The research of Mark Purdey, a diary farmer in England, indicates that the mad cow disease epidemic in England occurred in areas where farmers were forced to treat their cattle with organophosphate pesticides in a warble fly eradication program.20 The warble fly makes holes in the cows’ backs—not dangerous in itself, but it reduces the value of pelts sold to leather manufacturers. These holes are open doors to the spinal cord and organophosphate pesticides are very toxic to the nervous system. By a complex process, these compounds seem to cause certain proteins to fold in pathological ways—these are the prions that are found in the brains of animals with BSE and humans with CJD. Mineral deficiencies are also involved, particularly magnesium, which is a mineral that protects the nervous system. Finally, a similar disease occurs among wild animals living in areas of volcanic soils, whose diets are high in aluminum and manganese, minerals known to be toxic to the nervous system. Clusters of human CJD cases are also found in areas where the soil has mineral imbalances, where there are cement factories and where high levels of organophosphate insecticides have been used.

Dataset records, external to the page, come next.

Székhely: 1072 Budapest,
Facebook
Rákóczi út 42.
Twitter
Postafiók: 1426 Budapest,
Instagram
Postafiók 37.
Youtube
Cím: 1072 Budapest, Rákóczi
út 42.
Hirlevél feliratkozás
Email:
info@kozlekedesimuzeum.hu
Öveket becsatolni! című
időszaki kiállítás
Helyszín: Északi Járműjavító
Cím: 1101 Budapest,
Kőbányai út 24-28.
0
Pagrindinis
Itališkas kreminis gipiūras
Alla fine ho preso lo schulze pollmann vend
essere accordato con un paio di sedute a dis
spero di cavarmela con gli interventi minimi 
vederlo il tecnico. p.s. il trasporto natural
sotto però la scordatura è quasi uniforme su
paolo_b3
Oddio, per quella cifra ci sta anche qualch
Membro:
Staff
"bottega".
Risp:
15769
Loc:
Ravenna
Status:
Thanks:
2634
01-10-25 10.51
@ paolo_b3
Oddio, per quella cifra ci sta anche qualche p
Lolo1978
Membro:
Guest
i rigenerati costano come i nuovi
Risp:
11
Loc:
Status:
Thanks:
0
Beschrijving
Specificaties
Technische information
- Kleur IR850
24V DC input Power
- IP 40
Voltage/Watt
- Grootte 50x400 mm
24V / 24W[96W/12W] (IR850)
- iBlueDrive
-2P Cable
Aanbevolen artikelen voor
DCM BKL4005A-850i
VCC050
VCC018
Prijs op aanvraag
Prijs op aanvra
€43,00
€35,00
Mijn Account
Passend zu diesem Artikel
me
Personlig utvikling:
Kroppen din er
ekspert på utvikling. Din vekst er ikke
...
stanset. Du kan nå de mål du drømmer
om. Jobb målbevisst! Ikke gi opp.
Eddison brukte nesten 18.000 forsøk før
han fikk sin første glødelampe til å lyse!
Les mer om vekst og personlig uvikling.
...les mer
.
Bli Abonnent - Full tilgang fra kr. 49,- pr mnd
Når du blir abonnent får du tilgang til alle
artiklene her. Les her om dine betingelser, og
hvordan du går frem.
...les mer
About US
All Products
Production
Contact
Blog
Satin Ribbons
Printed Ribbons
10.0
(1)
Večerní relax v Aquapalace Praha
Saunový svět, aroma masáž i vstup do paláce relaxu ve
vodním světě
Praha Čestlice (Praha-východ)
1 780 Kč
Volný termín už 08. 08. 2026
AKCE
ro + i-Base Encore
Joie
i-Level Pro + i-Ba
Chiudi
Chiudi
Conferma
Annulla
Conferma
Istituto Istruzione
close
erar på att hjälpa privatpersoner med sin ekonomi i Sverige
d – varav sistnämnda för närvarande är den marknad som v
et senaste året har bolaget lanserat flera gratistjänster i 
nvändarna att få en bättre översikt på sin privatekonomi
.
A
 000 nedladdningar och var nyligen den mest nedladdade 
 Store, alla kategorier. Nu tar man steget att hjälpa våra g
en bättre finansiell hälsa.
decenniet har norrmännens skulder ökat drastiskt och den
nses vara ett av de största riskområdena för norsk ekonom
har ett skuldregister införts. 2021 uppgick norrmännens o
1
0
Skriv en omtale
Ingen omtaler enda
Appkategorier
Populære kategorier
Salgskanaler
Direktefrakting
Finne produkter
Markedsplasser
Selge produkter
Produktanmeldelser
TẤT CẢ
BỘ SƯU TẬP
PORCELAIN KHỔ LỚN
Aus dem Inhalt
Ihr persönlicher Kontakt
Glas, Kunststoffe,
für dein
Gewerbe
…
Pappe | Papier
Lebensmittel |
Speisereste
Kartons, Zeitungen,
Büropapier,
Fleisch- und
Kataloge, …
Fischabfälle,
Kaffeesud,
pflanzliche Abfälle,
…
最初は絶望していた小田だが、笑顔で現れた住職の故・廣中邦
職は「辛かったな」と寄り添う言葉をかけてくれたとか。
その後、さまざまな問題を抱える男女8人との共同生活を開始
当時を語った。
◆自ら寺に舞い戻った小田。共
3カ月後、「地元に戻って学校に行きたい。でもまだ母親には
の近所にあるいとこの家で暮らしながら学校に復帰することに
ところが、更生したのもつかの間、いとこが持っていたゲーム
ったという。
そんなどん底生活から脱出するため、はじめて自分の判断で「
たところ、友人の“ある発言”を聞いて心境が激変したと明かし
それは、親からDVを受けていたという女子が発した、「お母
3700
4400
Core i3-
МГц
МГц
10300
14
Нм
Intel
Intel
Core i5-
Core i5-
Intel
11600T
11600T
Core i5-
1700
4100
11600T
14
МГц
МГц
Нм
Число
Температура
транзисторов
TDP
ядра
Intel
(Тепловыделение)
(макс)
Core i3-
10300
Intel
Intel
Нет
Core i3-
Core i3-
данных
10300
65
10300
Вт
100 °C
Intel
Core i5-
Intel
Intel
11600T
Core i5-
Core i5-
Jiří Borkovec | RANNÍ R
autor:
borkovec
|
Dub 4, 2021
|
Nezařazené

So the answer to CJD and BSE is good soil management and the elimination of neurotoxic compounds in farming—but it’s easier to just blame it on beef. By the way, now that animal part feeding has been outlawed, feedlot operators are turning to soy feeds as a protein substitute. Soy is very toxic to cows’ livers. Does the use of soy in cattle feeding explain why beef—lean beef—has become politically correct again? After all, the other politically correct meats—chicken and salmon—use up vast quantities of soybean meal in battery feeding and fish farming. “
In short what I take away from that is eat organic, grass-fed beef. And if you can’t stomach it then do try the desiccated liver! Here’s to good health!
April 1, 2010 at 6:28 am #4202AnonymousGuestPravek kalp is a good liver tablets which has Hepato stimulant, hepato protective & hepato rejuvenator and its also have benefits like Protect liver From hepatitis B & C with phylanthus amarus,picrorrhiza kurrora.Its Available in tablets and syrup.Thank you.
August 8, 2010 at 7:13 pm #4203hardasnails1973MemberI have been using liver tabs for many people that are either just wanting a good source of iron or wanting to get lean and in shape. Many of the figure competitors as well as my girl freind uses them with great success when she is prepping for a show. I like them because they are good source of heme iron and are very useable by the body.